Single by The Golden Gate

from the album Year One
- A-side: "Diane"
- B-side: "Make Your Own Sweet Music"
- Released: 1970
- Length: 3:02
- Songwriters: B. Carl, R. Whitelaw, R. Bell
- Producers: Whitelaw & Carl Productions, Inc.

The Golden Gate singles chronology
|  | "Diane" (1970) | "Monday After Sunday" (1970) |

= Diane (Golden Gate song) =

"Diane" is a 1970 single for The Golden Gate. It was a hit for the group that year, registering on multiple charts.

==Background==
"Diane" was composed by Billy Carl, Reid Whitelaw and Richard Bell. It was backed with "Make Your Own Sweet Music". Both sides were produced by Whitelaw & Carl Productions. They were released on single, Audio Fidelity AF 161 in February 1970. The single is from the Year One album.

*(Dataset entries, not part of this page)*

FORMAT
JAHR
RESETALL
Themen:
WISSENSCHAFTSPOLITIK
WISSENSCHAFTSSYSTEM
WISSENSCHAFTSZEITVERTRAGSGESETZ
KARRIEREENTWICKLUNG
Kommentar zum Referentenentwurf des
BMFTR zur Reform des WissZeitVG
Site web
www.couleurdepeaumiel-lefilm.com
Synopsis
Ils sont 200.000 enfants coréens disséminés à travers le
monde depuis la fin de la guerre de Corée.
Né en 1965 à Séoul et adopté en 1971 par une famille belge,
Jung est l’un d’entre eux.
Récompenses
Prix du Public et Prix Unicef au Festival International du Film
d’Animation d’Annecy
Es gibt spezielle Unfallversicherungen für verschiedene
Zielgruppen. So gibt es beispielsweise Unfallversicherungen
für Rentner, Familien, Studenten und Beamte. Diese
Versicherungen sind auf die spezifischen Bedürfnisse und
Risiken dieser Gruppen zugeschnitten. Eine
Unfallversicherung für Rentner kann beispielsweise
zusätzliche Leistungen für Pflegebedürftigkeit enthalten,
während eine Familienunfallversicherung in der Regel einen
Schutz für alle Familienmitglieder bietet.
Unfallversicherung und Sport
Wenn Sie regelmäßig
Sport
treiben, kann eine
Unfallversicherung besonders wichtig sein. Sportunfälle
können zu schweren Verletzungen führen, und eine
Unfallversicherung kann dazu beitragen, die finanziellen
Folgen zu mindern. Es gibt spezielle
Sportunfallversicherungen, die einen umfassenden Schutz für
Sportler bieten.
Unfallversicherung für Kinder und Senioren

While attending the Midem festival, Cyril Gee the managing director for music publisher Belwin-Mills had picked up "Diane" for countries other than the United States and Canada. It was also reported in the 14 March issue of Cash Box that "Diane" was released in the UK on the RCA label.

==Reception==
Along with "Listen Here" by Jay Jackson & the Heads of Our Time, "Diane" was a Manufacturers' Chart Prediction in Billboard for the week of 7 February 1970.

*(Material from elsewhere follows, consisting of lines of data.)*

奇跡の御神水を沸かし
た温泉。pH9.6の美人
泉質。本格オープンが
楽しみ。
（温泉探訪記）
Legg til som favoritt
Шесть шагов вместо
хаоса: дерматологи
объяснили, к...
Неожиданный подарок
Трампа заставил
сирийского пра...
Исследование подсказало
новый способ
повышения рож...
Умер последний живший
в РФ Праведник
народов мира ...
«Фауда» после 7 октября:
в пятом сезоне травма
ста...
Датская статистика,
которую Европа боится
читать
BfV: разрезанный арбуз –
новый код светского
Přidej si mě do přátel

The single was a Four Star Pick in the 14 February issue of Record World. Solid success was predicted for the single.

"Diane" was reviewed in the 14 February issue of Cash Box. It was positive with the reviewer writing that the sweet surface styling and the flashing tempo could give it Top 40 breakouts.

A Billboard Top 60 Spotlight for the week of 28 February, the reviewer said that it had all the makings of a big one and called it a solid beat rocker that was loaded with bubblegum appeal. The chart potential was also noted.

==Airplay==
It was reported in the 14 March issue of Record World that Diane was a Top Ten Smash at WTIX in New Orleans. It was also in the Top 20 at stations, WLOF, WAYS, WABB, WACL, WIRL and WORD. The following week, Record World reported that it was a regional hit in Charlotte, New Orleans. It was also reported by Billboard for the week of 28 February that the single was a regional breakout in New Orleans.

==Charts==
===Record World Singles Coming Up===
"Diane" made its debut at No. 44 in the Record World Singles Coming Up chart for the week of 21 February 1970.

===Record World 100 Top Pops===
"Diane" debuted at No. 100 in the Record World 100 Top Pops chart for the week of 7 March 1970. In its third week on 21 March, it peaked at No. 97. It maintained a chart presence for one more week.
===Billboard Bubbling Under the Hot 100===
"Diane" debuted at No. 105 in the Billboard Bubbling Under the Hot 100 chart for the week of 14 March. The following week it dropped down to No. 113.

===Cash Box Looking Ahead===
"Diane" debuted at No. 23 in the Cash Box Looking Ahead chart for the week of 21 February 1970. It peaked at No. 4 for the week of 14 March during its six-week run.